O encontro, considerado positivo pelos organizadores, marcou mais uma etapa de escuta da comunidade antes da proposta seguir para votação na Câmara.
Segundo o diretor-presidente da Fundação Municipal de Esportes (FME), Diogo Catafesta, o objetivo é construir o texto de forma participativa, ouvindo diferentes modalidades e usuários da praia.
“Foi uma reunião tranquila, positiva. Escutamos beach tennis, futebol, corrida, surf, canoa havaiana, futevôlei… todos os segmentos, para entender as necessidades de cada um”, afirmou.

Escuta pública e ajustes na proposta
Esta foi a segunda reunião pública sobre o tema. De acordo com Catafesta, o projeto ainda está em fase de construção e poderá sofrer alterações conforme as contribuições recebidas.
“Estamos ouvindo todos. É uma proposta que pode ser alterada até chegar a um texto ideal, para então ser votado pelos vereadores”, disse.
O diretor também rebateu críticas de que o projeto seria impositivo ou restritivo.
“Não há nenhum autoritarismo. Diferente de 2023, quando começaram a retirar quadras do Pontal Norte, não estamos agindo dessa forma. Estamos ouvindo a comunidade e os próprios vereadores”, pontuou.
Horários e uso do espaço estão entre principais dúvidas
Entre os pontos que mais geraram questionamentos durante o encontro, segundo Catafesta, estão o horário de prática esportiva e a quantidade de quadras permitidas na faixa de areia. A proposta prevê a regulamentação do uso entre 6h e 22h, principalmente para atividades organizadas, como aulas, eventos ou treinos coletivos.
“Pode jogar depois das 22h, ninguém vai proibir a prática esportiva recreativa. O que precisa de regramento são aulas, aglomerações e eventos, que exigem autorização e precisam respeitar o horário, até por conta da lei do silêncio, para respeitar o sossego alheio”, explicou Catafesta.
Outro tema debatido foi o número de quadras. O texto inicial previa cerca de 200 estruturas, mas já há emenda de autoria do vereador e presidente do Legislativo, Marcos Kurtz, sugerindo ampliação para até 300, desde que haja demanda comprovada.
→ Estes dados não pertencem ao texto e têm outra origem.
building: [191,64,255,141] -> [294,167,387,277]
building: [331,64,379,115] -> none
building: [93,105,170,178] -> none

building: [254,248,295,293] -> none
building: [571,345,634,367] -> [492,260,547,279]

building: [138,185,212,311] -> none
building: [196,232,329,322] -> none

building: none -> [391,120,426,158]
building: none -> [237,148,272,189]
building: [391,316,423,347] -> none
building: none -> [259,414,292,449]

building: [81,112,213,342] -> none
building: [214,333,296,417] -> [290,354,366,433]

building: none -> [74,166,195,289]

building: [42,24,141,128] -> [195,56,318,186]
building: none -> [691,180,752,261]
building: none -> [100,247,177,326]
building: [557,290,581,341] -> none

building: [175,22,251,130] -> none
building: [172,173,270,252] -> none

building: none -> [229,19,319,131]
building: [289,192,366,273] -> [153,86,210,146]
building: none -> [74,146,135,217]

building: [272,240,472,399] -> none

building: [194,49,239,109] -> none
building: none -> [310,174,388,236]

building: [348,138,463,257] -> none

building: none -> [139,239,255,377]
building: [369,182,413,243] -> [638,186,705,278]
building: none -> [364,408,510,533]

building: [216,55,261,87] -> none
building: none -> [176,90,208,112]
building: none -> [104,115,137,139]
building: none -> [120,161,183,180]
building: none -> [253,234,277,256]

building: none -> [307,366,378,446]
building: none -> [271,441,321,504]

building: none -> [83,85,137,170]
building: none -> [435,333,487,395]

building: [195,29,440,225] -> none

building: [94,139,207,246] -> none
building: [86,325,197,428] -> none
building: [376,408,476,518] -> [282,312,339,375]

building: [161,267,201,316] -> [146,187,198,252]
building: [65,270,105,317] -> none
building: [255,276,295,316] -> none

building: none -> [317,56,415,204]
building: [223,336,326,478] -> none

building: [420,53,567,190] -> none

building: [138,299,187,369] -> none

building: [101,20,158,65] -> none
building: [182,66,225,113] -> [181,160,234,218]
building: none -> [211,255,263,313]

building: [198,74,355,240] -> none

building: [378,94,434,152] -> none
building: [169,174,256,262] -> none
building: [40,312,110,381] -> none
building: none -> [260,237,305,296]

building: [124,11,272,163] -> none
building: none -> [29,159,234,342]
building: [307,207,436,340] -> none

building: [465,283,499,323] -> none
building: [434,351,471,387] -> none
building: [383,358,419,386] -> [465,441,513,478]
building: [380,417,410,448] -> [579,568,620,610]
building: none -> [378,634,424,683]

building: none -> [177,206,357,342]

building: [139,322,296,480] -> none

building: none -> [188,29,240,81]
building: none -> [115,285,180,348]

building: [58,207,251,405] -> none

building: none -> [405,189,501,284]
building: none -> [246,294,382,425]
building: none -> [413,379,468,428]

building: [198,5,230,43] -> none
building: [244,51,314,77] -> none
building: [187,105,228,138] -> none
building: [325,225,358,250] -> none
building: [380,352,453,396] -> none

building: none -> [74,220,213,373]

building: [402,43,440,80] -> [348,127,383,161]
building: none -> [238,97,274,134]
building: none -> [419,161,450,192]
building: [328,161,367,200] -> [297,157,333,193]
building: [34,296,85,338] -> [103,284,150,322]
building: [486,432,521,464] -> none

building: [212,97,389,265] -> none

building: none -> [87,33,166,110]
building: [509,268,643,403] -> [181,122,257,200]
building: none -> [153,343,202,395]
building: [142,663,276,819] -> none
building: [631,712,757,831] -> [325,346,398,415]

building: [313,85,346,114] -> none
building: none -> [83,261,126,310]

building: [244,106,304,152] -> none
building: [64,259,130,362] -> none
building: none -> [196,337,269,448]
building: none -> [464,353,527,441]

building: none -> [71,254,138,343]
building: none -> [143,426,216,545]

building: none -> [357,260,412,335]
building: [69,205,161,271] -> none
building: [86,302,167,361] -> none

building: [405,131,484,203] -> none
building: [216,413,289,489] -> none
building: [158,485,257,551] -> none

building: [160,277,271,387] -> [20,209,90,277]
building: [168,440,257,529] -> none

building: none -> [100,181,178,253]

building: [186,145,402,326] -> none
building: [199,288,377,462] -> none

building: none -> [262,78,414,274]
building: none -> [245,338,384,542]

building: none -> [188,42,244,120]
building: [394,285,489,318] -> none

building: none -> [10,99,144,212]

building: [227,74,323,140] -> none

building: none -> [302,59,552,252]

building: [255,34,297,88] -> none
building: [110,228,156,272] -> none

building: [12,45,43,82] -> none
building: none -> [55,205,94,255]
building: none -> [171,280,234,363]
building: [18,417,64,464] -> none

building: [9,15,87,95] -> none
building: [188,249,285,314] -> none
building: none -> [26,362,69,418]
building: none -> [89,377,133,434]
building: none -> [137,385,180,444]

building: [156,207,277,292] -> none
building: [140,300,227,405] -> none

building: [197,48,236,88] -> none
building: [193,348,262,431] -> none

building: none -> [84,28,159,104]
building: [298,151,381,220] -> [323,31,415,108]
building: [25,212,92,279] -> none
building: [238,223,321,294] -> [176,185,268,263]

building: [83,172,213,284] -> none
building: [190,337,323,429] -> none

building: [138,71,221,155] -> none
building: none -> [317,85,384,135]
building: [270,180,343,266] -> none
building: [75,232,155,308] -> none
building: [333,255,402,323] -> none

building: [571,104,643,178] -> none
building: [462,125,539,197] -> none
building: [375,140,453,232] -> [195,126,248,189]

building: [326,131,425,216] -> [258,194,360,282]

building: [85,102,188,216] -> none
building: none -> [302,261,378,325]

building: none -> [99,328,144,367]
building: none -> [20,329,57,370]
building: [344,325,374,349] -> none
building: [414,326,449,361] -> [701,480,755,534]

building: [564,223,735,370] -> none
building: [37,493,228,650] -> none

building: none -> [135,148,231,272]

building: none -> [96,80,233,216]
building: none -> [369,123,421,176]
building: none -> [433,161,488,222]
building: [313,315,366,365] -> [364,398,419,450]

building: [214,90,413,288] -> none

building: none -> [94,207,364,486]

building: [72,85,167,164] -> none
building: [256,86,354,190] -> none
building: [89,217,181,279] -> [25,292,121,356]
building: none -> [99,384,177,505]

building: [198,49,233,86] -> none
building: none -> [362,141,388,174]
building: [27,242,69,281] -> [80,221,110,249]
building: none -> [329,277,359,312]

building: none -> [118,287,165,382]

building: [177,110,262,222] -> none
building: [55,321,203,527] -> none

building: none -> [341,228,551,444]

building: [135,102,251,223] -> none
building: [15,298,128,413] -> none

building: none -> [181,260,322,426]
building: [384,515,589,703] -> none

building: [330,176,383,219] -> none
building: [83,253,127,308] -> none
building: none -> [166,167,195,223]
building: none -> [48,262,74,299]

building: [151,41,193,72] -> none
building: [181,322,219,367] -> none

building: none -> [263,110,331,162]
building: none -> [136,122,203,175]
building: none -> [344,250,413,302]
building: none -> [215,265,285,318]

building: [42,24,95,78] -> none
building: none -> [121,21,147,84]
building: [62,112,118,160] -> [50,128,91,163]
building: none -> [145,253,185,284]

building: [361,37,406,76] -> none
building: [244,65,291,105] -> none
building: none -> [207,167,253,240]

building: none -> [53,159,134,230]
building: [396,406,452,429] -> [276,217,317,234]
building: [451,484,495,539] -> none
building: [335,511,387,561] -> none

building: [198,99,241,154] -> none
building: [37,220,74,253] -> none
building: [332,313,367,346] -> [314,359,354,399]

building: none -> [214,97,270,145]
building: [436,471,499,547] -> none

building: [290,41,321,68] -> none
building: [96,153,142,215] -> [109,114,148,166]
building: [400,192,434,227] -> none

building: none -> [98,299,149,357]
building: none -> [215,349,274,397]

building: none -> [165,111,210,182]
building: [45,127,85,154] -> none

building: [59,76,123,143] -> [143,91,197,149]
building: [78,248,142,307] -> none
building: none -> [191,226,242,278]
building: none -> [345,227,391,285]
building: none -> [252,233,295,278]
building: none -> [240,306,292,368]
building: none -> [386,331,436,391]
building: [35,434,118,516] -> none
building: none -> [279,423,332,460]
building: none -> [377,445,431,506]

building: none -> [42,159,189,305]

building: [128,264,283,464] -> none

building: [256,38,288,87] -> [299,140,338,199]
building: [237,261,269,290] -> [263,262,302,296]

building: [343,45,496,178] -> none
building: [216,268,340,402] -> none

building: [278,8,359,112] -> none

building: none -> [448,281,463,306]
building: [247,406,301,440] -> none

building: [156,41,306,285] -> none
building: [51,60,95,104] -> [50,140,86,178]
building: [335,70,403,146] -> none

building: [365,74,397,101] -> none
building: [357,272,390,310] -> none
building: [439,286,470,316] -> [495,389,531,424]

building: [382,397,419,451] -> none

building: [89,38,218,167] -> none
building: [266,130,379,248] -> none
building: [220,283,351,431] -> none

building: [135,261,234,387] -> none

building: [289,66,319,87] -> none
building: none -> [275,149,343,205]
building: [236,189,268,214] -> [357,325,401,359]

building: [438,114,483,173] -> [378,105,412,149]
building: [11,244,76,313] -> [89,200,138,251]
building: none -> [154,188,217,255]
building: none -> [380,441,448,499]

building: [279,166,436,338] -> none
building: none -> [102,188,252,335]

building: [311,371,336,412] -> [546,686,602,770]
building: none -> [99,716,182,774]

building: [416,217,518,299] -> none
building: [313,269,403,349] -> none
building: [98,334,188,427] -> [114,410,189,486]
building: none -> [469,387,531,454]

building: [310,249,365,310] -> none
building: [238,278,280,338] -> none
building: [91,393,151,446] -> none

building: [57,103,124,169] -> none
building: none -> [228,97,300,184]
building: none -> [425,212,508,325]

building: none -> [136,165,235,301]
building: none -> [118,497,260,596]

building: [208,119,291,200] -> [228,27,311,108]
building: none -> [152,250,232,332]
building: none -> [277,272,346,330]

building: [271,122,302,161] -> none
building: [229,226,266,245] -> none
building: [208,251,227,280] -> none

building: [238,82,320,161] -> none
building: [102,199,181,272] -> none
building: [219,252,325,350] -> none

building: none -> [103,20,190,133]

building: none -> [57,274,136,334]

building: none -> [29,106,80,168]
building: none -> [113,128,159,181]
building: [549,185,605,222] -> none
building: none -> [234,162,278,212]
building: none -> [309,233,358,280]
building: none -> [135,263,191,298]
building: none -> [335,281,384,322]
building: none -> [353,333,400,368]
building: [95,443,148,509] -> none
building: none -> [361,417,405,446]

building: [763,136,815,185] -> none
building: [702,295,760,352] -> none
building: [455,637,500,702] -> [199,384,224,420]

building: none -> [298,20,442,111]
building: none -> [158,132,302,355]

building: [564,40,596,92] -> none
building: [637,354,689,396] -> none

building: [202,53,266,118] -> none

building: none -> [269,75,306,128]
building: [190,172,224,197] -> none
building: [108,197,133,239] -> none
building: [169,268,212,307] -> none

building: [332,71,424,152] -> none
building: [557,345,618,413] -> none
Estrutura e organização também entram no debate
A permanência das redes instaladas na areia também foi levantada pelos participantes. Segundo Diogo Catafesta, a legislação deverá prever regras mais claras sobre a colocação e retirada das estruturas, já que atualmente muitas permanecem fixas de forma irregular.
“Vamos melhorar o texto nesse ponto. Hoje as redes não são retiradas, e isso precisa estar organizado na lei”, disse.
Projeto segue em discussão
Catafesta reforçou que o município não pretende restringir o esporte, mas sim organizar o uso do espaço público, conciliando lazer, prática esportiva e qualidade de vida.
“Estamos construindo isso junto com a comunidade. A FMEBC e a prefeita Juliana Pavan não vão proibir a prática esportiva depois das 22h, ninguém vai proibir, é uma inverdade que está sendo falada”, completou.
A proposta segue em discussão e deve passar por novos ajustes antes de ser encaminhada para votação no Legislativo.